McClellan does not support repeal of the right-to-work law.
Nguyen said name recognition has been a challenge for McClellan: “The issue is that she doesn’t have the amount of money other folks have. It’s hard to compete with that name recognition when McAuliffe can go on TV as much as he has, send fancy mailers. The challenge has been to get her story out there.”
National groups weighing in on the race, she said, are often not tapped into the grass roots of the state, warning that they don’t always signal a candidate’s path to victory.
For Carroll Foy, those endorsements have translated into funding to bolster her name recognition: Four broadcast TV ads supporting Carroll Foy will air in the state’s five key markets through Election Day. (One will be paid exclusively by the utility-reform group Clean Virginia, run by the influential political donor and philanthropist Michael Bills.)
A key national group that went all in for Carroll Foy is Higher Heights for America, which is focused on expanding and boosting Black women running for higher office.

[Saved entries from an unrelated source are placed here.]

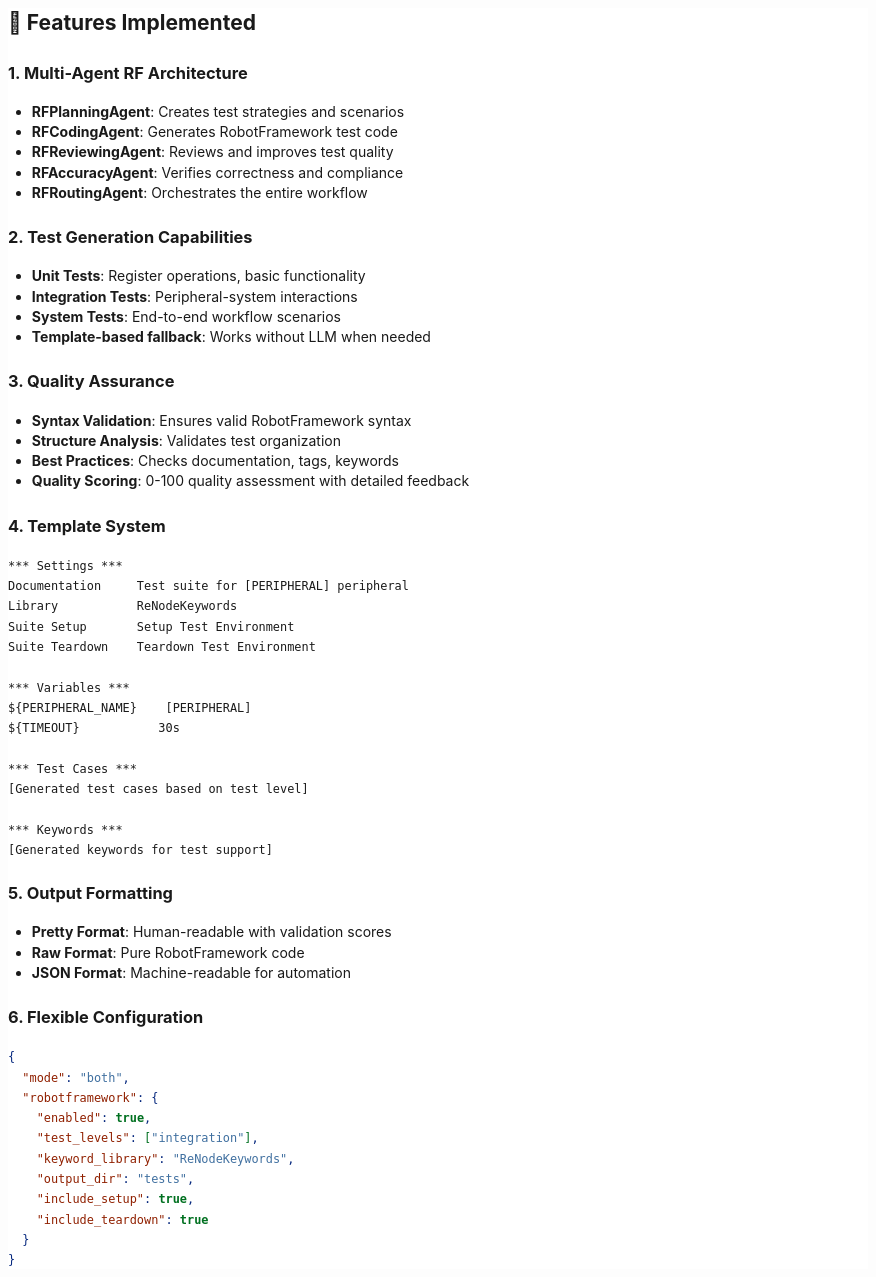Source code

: ## 🚀 Features Implemented

### 1. Multi-Agent RF Architecture
- **RFPlanningAgent**: Creates test strategies and scenarios
- **RFCodingAgent**: Generates RobotFramework test code
- **RFReviewingAgent**: Reviews and improves test quality
- **RFAccuracyAgent**: Verifies correctness and compliance
- **RFRoutingAgent**: Orchestrates the entire workflow

### 2. Test Generation Capabilities
- **Unit Tests**: Register operations, basic functionality
- **Integration Tests**: Peripheral-system interactions  
- **System Tests**: End-to-end workflow scenarios
- **Template-based fallback**: Works without LLM when needed

### 3. Quality Assurance
- **Syntax Validation**: Ensures valid RobotFramework syntax
- **Structure Analysis**: Validates test organization
- **Best Practices**: Checks documentation, tags, keywords
- **Quality Scoring**: 0-100 quality assessment with detailed feedback

### 4. Template System
```robotframework
*** Settings ***
Documentation     Test suite for [PERIPHERAL] peripheral
Library           ReNodeKeywords
Suite Setup       Setup Test Environment
Suite Teardown    Teardown Test Environment

*** Variables ***
${PERIPHERAL_NAME}    [PERIPHERAL]
${TIMEOUT}           30s

*** Test Cases ***
[Generated test cases based on test level]

*** Keywords ***
[Generated keywords for test support]
```

### 5. Output Formatting
- **Pretty Format**: Human-readable with validation scores
- **Raw Format**: Pure RobotFramework code
- **JSON Format**: Machine-readable for automation

### 6. Flexible Configuration
```json
{
  "mode": "both",
  "robotframework": {
    "enabled": true,
    "test_levels": ["integration"],
    "keyword_library": "ReNodeKeywords",
    "output_dir": "tests",
    "include_setup": true,
    "include_teardown": true
  }
}
```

It says a critical goal is electing the nation’s first Black female governor, and Virginia became a key target when not one but two such candidates jumped in the race.
Glynda Carr, the president and CEO, said emphatically in an interview that both candidates “are beyond qualified, and are both uniquely positioned to lead in this moment — from day one.”
The group made the decision to endorse Carroll Foy in the past few weeks, following a virtual candidate forum that included both women and conversations about the campaigns’ structure.
Carr said Carroll Foy has the “fundamental building blocks” of a campaign that can succeed on June 8 and through the general election — a broad coalition of local, state and national support.
Beyond what can be quantified right now, Carr said, Carroll Foy “is the type of candidate creating the energy and excitement that can attract a broad group of voters.”
“If Carroll Foy can catapult herself to the general election, you’ll see her galvanize voters in the state and around,” said Carr, arguing that the funding needed to compete against Youngkin would pour out from across the country if she became the nominee.
Carr pointed to Georgia’s Stacey Abrams, who in 2018 became the first African American woman nominated as a major party candidate for governor before narrowly losing to Republican Brian Kemp.
“Abrams ran in a tough primary — ironically, against another woman named Stacey,” said Carr, referring to Georgia state representative Stacey Evans. Once Abrams seized the primary, “it was not only Georgia’s excitement, but it became a nationally followed and talked about race.”